▶ Exercise details: Reproduce every one of the records below word for word, omitting the pictures from your copy.
** Supplied data follows **
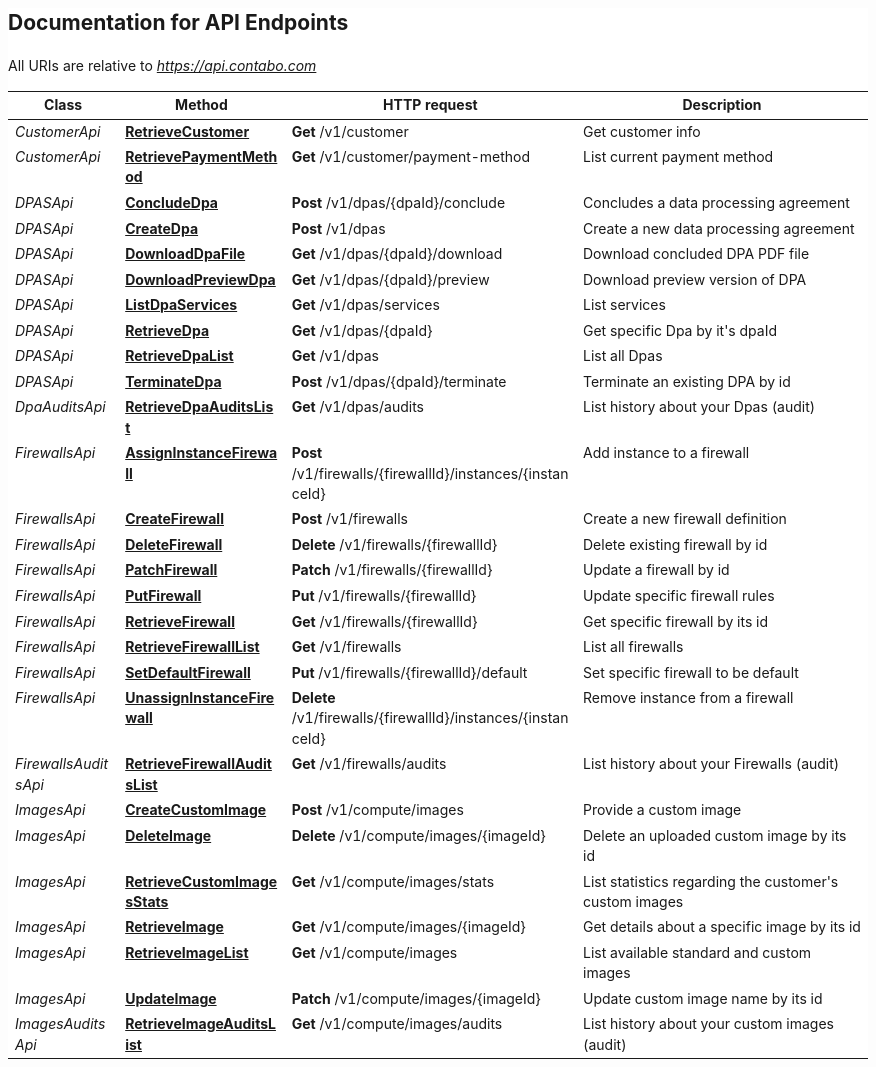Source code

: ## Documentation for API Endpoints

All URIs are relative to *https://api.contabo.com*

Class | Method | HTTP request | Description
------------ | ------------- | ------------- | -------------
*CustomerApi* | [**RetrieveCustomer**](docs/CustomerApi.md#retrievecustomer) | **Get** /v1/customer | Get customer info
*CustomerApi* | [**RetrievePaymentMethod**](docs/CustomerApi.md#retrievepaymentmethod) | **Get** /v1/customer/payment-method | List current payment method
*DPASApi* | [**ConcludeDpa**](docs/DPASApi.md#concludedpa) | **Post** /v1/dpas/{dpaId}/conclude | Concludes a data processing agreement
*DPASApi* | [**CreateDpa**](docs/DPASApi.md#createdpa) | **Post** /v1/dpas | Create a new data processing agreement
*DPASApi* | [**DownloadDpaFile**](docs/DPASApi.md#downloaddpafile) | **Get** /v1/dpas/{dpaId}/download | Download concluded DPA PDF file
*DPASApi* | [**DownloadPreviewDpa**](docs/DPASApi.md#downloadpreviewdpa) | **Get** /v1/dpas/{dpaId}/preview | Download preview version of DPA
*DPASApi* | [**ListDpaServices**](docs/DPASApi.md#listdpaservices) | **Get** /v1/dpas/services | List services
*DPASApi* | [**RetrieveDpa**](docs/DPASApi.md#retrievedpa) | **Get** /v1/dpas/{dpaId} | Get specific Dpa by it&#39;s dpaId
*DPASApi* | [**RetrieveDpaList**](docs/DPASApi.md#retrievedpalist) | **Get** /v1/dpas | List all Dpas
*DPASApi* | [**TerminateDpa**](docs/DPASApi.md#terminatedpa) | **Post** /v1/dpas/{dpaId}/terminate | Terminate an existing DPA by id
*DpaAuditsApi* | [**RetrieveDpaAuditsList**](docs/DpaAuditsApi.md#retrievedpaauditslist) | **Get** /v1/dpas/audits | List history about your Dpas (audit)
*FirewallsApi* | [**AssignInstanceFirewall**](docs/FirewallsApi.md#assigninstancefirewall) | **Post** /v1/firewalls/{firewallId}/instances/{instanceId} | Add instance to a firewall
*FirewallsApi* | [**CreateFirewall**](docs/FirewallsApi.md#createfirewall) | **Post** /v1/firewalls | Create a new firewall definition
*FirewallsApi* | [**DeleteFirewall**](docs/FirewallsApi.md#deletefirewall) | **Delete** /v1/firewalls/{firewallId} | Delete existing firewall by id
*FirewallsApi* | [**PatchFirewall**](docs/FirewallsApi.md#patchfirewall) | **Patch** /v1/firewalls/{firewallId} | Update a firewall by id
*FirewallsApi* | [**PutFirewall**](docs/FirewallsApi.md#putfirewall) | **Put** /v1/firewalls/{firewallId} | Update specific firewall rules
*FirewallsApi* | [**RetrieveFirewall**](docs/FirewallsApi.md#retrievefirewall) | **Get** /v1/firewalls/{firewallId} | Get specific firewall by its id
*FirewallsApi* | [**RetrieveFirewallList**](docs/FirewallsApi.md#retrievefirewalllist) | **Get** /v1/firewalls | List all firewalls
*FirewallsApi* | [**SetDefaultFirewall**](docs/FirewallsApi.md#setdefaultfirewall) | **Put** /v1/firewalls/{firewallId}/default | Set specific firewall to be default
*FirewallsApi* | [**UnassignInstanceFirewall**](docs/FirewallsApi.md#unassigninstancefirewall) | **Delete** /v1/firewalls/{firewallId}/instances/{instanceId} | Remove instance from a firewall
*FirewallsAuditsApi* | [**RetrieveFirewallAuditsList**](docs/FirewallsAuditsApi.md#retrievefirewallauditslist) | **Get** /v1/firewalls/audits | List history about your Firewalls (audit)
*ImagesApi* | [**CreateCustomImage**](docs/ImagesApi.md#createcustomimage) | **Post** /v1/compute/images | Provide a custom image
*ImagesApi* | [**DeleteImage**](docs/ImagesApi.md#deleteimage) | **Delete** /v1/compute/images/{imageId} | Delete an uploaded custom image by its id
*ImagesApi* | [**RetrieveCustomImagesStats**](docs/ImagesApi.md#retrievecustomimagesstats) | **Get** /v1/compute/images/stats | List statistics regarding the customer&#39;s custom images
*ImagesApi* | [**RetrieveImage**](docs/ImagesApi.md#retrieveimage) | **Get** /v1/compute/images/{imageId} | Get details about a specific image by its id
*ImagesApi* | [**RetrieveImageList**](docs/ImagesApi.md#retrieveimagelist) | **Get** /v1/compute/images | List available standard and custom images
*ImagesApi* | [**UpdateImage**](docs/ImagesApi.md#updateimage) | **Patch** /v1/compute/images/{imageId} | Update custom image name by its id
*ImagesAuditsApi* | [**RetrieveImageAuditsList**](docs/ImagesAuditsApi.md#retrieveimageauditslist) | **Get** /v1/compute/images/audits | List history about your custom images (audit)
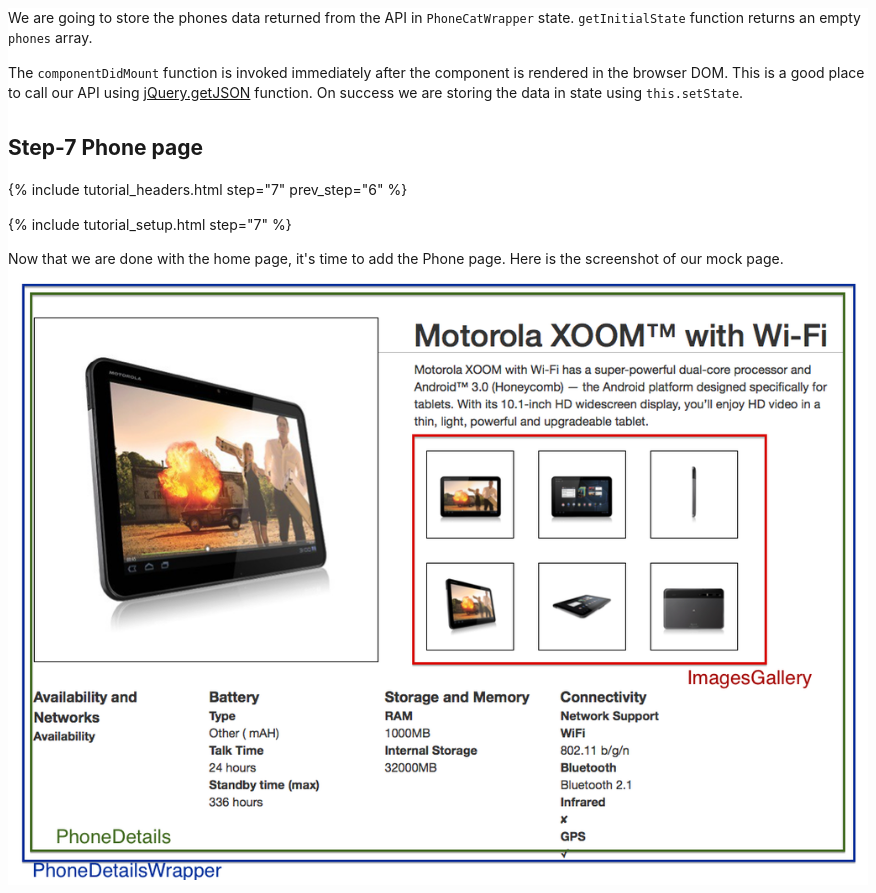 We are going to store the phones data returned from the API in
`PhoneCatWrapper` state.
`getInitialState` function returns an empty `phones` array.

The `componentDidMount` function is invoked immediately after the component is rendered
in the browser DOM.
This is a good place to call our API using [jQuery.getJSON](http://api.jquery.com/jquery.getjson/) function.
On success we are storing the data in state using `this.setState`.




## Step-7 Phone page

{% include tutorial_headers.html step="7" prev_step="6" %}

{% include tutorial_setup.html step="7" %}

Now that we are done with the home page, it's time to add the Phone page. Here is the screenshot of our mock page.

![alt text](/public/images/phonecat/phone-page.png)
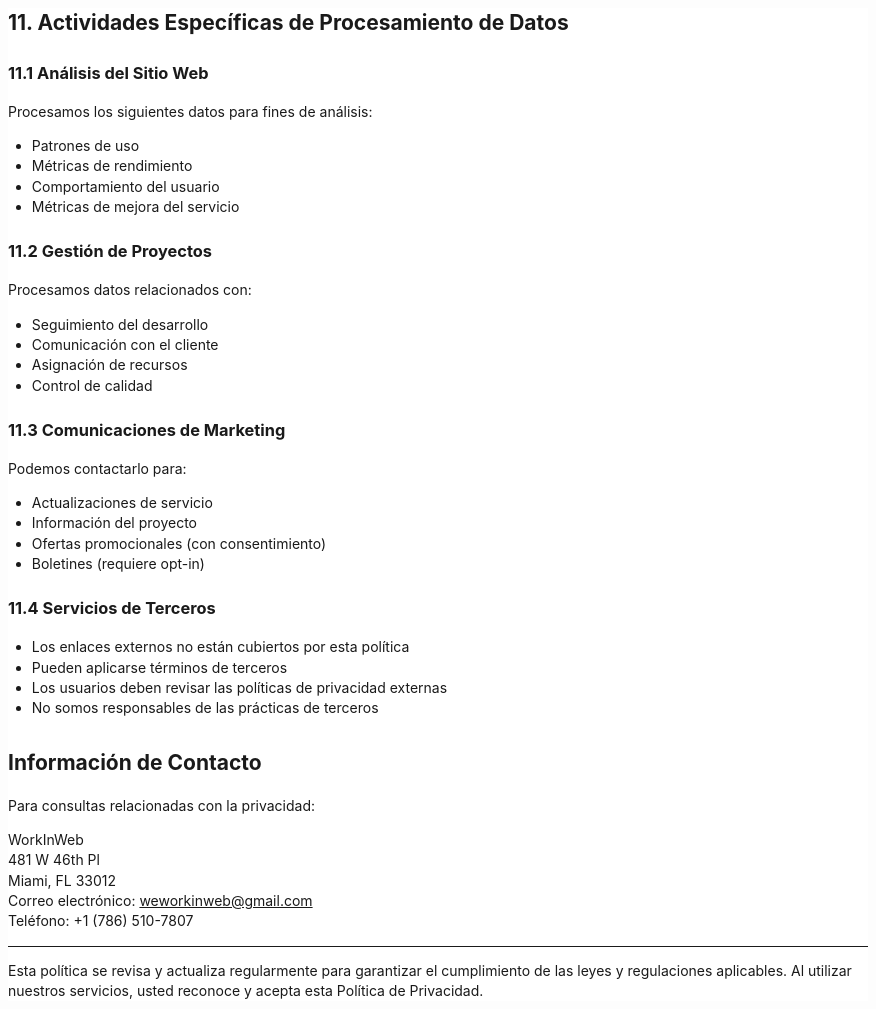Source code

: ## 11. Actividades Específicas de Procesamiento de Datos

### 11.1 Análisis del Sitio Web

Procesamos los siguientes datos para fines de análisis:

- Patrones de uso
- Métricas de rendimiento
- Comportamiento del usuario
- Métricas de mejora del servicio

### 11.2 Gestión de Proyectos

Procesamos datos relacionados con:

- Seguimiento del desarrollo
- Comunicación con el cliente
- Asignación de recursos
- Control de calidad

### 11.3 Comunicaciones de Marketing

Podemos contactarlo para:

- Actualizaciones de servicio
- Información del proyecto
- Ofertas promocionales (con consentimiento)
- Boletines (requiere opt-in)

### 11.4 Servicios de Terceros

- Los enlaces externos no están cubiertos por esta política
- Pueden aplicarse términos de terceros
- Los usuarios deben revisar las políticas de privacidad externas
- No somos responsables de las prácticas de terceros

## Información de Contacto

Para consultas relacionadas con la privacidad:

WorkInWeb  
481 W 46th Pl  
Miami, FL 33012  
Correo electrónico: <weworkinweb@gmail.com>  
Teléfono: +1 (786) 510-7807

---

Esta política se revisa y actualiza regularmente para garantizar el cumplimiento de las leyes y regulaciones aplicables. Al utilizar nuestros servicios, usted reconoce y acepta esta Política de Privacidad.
** End of Supplied data **
▶ Your solution:
Source code

: ## Documentation for API Endpoints

All URIs are relative to *https://api.contabo.com*

Class | Method | HTTP request | Description
------------ | ------------- | ------------- | -------------
*CustomerApi* | [**RetrieveCustomer**](docs/CustomerApi.md#retrievecustomer) | **Get** /v1/customer | Get customer info
*CustomerApi* | [**RetrievePaymentMethod**](docs/CustomerApi.md#retrievepaymentmethod) | **Get** /v1/customer/payment-method | List current payment method
*DPASApi* | [**ConcludeDpa**](docs/DPASApi.md#concludedpa) | **Post** /v1/dpas/{dpaId}/conclude | Concludes a data processing agreement
*DPASApi* | [**CreateDpa**](docs/DPASApi.md#createdpa) | **Post** /v1/dpas | Create a new data processing agreement
*DPASApi* | [**DownloadDpaFile**](docs/DPASApi.md#downloaddpafile) | **Get** /v1/dpas/{dpaId}/download | Download concluded DPA PDF file
*DPASApi* | [**DownloadPreviewDpa**](docs/DPASApi.md#downloadpreviewdpa) | **Get** /v1/dpas/{dpaId}/preview | Download preview version of DPA
*DPASApi* | [**ListDpaServices**](docs/DPASApi.md#listdpaservices) | **Get** /v1/dpas/services | List services
*DPASApi* | [**RetrieveDpa**](docs/DPASApi.md#retrievedpa) | **Get** /v1/dpas/{dpaId} | Get specific Dpa by it&#39;s dpaId
*DPASApi* | [**RetrieveDpaList**](docs/DPASApi.md#retrievedpalist) | **Get** /v1/dpas | List all Dpas
*DPASApi* | [**TerminateDpa**](docs/DPASApi.md#terminatedpa) | **Post** /v1/dpas/{dpaId}/terminate | Terminate an existing DPA by id
*DpaAuditsApi* | [**RetrieveDpaAuditsList**](docs/DpaAuditsApi.md#retrievedpaauditslist) | **Get** /v1/dpas/audits | List history about your Dpas (audit)
*FirewallsApi* | [**AssignInstanceFirewall**](docs/FirewallsApi.md#assigninstancefirewall) | **Post** /v1/firewalls/{firewallId}/instances/{instanceId} | Add instance to a firewall
*FirewallsApi* | [**CreateFirewall**](docs/FirewallsApi.md#createfirewall) | **Post** /v1/firewalls | Create a new firewall definition
*FirewallsApi* | [**DeleteFirewall**](docs/FirewallsApi.md#deletefirewall) | **Delete** /v1/firewalls/{firewallId} | Delete existing firewall by id
*FirewallsApi* | [**PatchFirewall**](docs/FirewallsApi.md#patchfirewall) | **Patch** /v1/firewalls/{firewallId} | Update a firewall by id
*FirewallsApi* | [**PutFirewall**](docs/FirewallsApi.md#putfirewall) | **Put** /v1/firewalls/{firewallId} | Update specific firewall rules
*FirewallsApi* | [**RetrieveFirewall**](docs/FirewallsApi.md#retrievefirewall) | **Get** /v1/firewalls/{firewallId} | Get specific firewall by its id
*FirewallsApi* | [**RetrieveFirewallList**](docs/FirewallsApi.md#retrievefirewalllist) | **Get** /v1/firewalls | List all firewalls
*FirewallsApi* | [**SetDefaultFirewall**](docs/FirewallsApi.md#setdefaultfirewall) | **Put** /v1/firewalls/{firewallId}/default | Set specific firewall to be default
*FirewallsApi* | [**UnassignInstanceFirewall**](docs/FirewallsApi.md#unassigninstancefirewall) | **Delete** /v1/firewalls/{firewallId}/instances/{instanceId} | Remove instance from a firewall
*FirewallsAuditsApi* | [**RetrieveFirewallAuditsList**](docs/FirewallsAuditsApi.md#retrievefirewallauditslist) | **Get** /v1/firewalls/audits | List history about your Firewalls (audit)
*ImagesApi* | [**CreateCustomImage**](docs/ImagesApi.md#createcustomimage) | **Post** /v1/compute/images | Provide a custom image
*ImagesApi* | [**DeleteImage**](docs/ImagesApi.md#deleteimage) | **Delete** /v1/compute/images/{imageId} | Delete an uploaded custom image by its id
*ImagesApi* | [**RetrieveCustomImagesStats**](docs/ImagesApi.md#retrievecustomimagesstats) | **Get** /v1/compute/images/stats | List statistics regarding the customer&#39;s custom images
*ImagesApi* | [**RetrieveImage**](docs/ImagesApi.md#retrieveimage) | **Get** /v1/compute/images/{imageId} | Get details about a specific image by its id
*ImagesApi* | [**RetrieveImageList**](docs/ImagesApi.md#retrieveimagelist) | **Get** /v1/compute/images | List available standard and custom images
*ImagesApi* | [**UpdateImage**](docs/ImagesApi.md#updateimage) | **Patch** /v1/compute/images/{imageId} | Update custom image name by its id
*ImagesAuditsApi* | [**RetrieveImageAuditsList**](docs/ImagesAuditsApi.md#retrieveimageauditslist) | **Get** /v1/compute/images/audits | List history about your custom images (audit)
 We are going to store the phones data returned from the API in
`PhoneCatWrapper` state.
`getInitialState` function returns an empty `phones` array.

The `componentDidMount` function is invoked immediately after the component is rendered
in the browser DOM.
This is a good place to call our API using [jQuery.getJSON](http://api.jquery.com/jquery.getjson/) function.
On success we are storing the data in state using `this.setState`.




## Step-7 Phone page

{% include tutorial_headers.html step="7" prev_step="6" %}

{% include tutorial_setup.html step="7" %}

Now that we are done with the home page, it's time to add the Phone page. Here is the screenshot of our mock page.

![alt text](/public/images/phonecat/phone-page.png)
Source code

: ## 11. Actividades Específicas de Procesamiento de Datos

### 11.1 Análisis del Sitio Web

Procesamos los siguientes datos para fines de análisis:

- Patrones de uso
- Métricas de rendimiento
- Comportamiento del usuario
- Métricas de mejora del servicio

### 11.2 Gestión de Proyectos

Procesamos datos relacionados con:

- Seguimiento del desarrollo
- Comunicación con el cliente
- Asignación de recursos
- Control de calidad

### 11.3 Comunicaciones de Marketing

Podemos contactarlo para:

- Actualizaciones de servicio
- Información del proyecto
- Ofertas promocionales (con consentimiento)
- Boletines (requiere opt-in)

### 11.4 Servicios de Terceros

- Los enlaces externos no están cubiertos por esta política
- Pueden aplicarse términos de terceros
- Los usuarios deben revisar las políticas de privacidad externas
- No somos responsables de las prácticas de terceros

## Información de Contacto

Para consultas relacionadas con la privacidad:

WorkInWeb  
481 W 46th Pl  
Miami, FL 33012  
Correo electrónico: <weworkinweb@gmail.com>  
Teléfono: +1 (786) 510-7807

---

Esta política se revisa y actualiza regularmente para garantizar el cumplimiento de las leyes y regulaciones aplicables. Al utilizar nuestros servicios, usted reconoce y acepta esta Política de Privacidad.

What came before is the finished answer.